Criticism
Salatin is criticized, by poultry farmer Frank Reese, in Jonathan Safran Foer's book Eating Animals for raising industrial birds, not heritage birds. Reese says of Polyface, "Joel Salatin is doing industrial birds. Call him up and ask him. So he puts them on pasture. It makes no difference. It's like putting a broken-down Honda on the autobahn and saying it's a Porsche." Salatin maintains that this statement is not entirely true. Polyface uses heritage breeds for its egg production. However for meat birds Salatin uses the Cornish cross, the same type of bird used in the industrial system. Salatin candidly admits in his book, The Sheer Ecstasy of Being a Lunatic Farmer, that the meat bird operation is currently the least sustainable aspect of the farm. Salatin goes on to say that he looks forward to the day that customers are willing to buy (and he is able to raise) a non-industrial meat bird. Reese's critique also aims at Michael Pollan's view in his book The Omnivore's Dilemma that depicts the farming principles of Polyface as exemplary and sustainable.
Salatin confirmed, in an interview with The Observer, that he raises non-heritage breed chickens. He explained that he had raised heritage birds for several years, but the poultry from these birds had gained little interest from consumers, and was therefore not economically viable for him.
Although advocates of Polyface Farm may point out that it promotes more humane treatment of animals by providing open space and free access to grass, Joel Salatin actually does not support government regulation of animal farms. Salatin was also a strong opponent of Prop 2 ballot initiatives that called for the abolition of battery cages and gestation crates, as well as requiring larger cages.
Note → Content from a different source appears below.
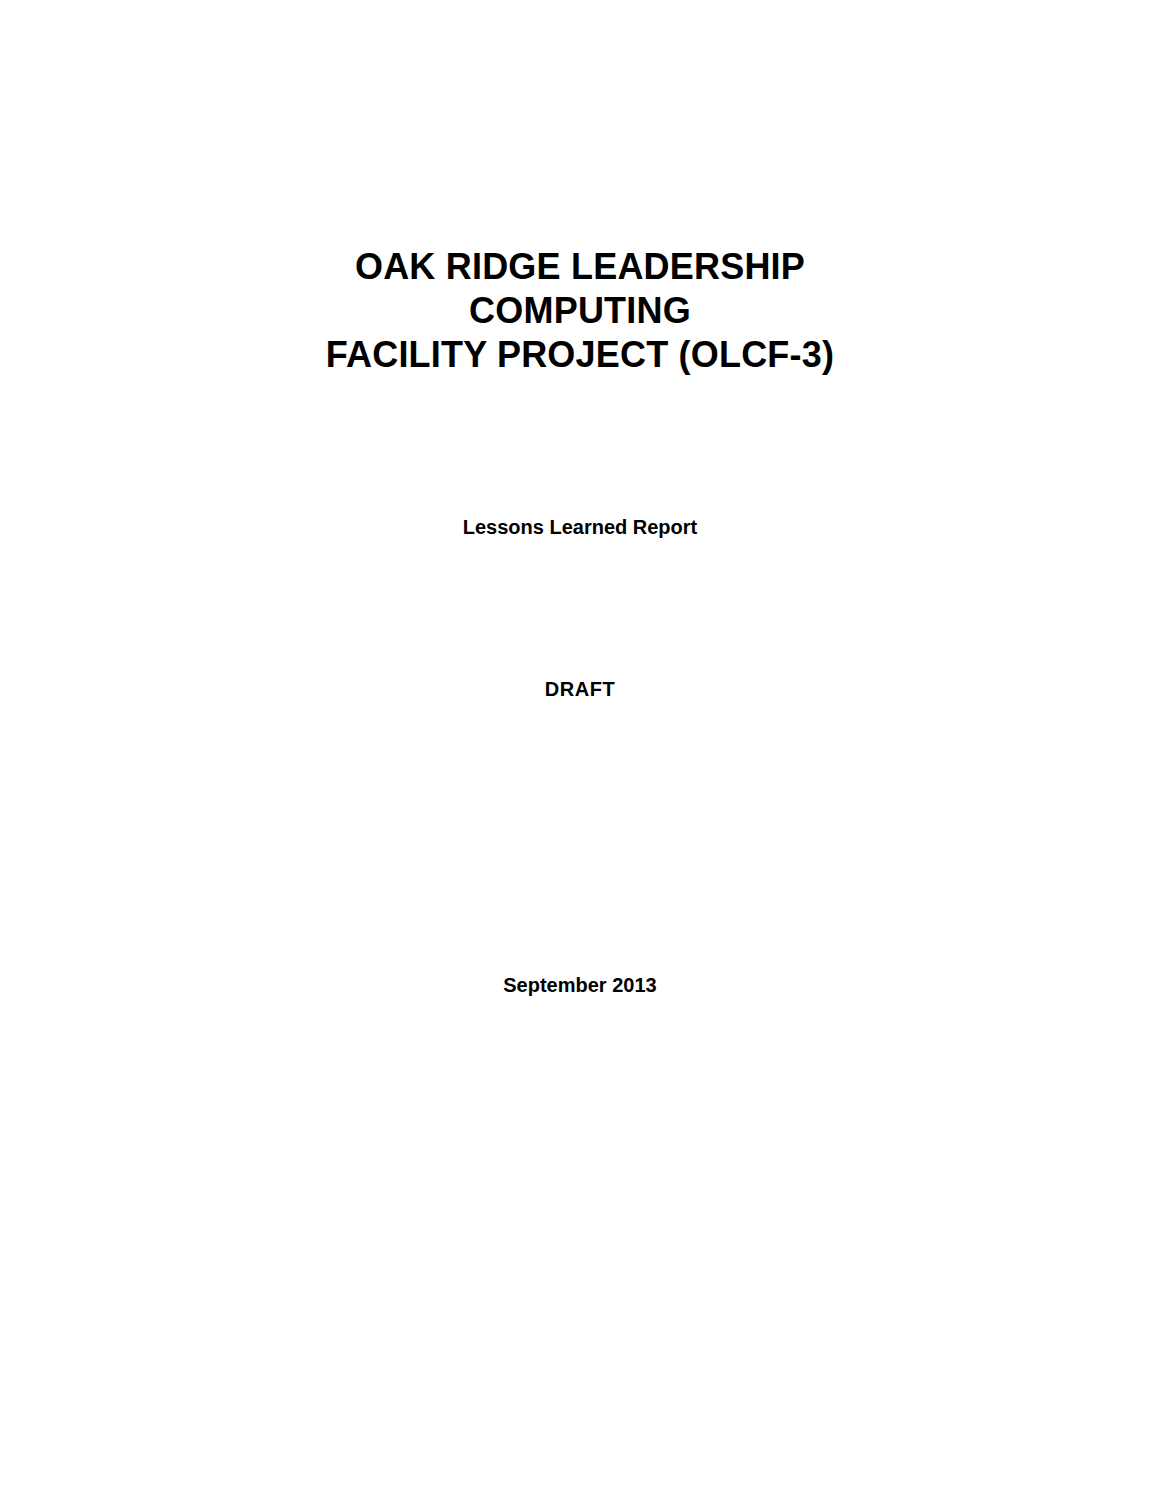OAK RIDGE LEADERSHIP COMPUTING
FACILITY PROJECT (OLCF-3)
Lessons Learned Report
DRAFT
September 2013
Polyface Farm has also received criticism for its selection of summer interns. In "'Green Eggs' and Ham? The Myth of Sustainable Meat and the Danger of the Local," Vasile Stanescu speaks of "gender conservatism" with regard to Polyface's policy of exclusively hiring "clean-cut, all American boy-girl appearance characters." Stanescu questions: "would a man who wears women’s clothes, much less a homosexual or a transsexual, be considered an "all-American" boy" The Polyface farm also caps its internship program based on gender, reserving six internships for males and two for females each summer.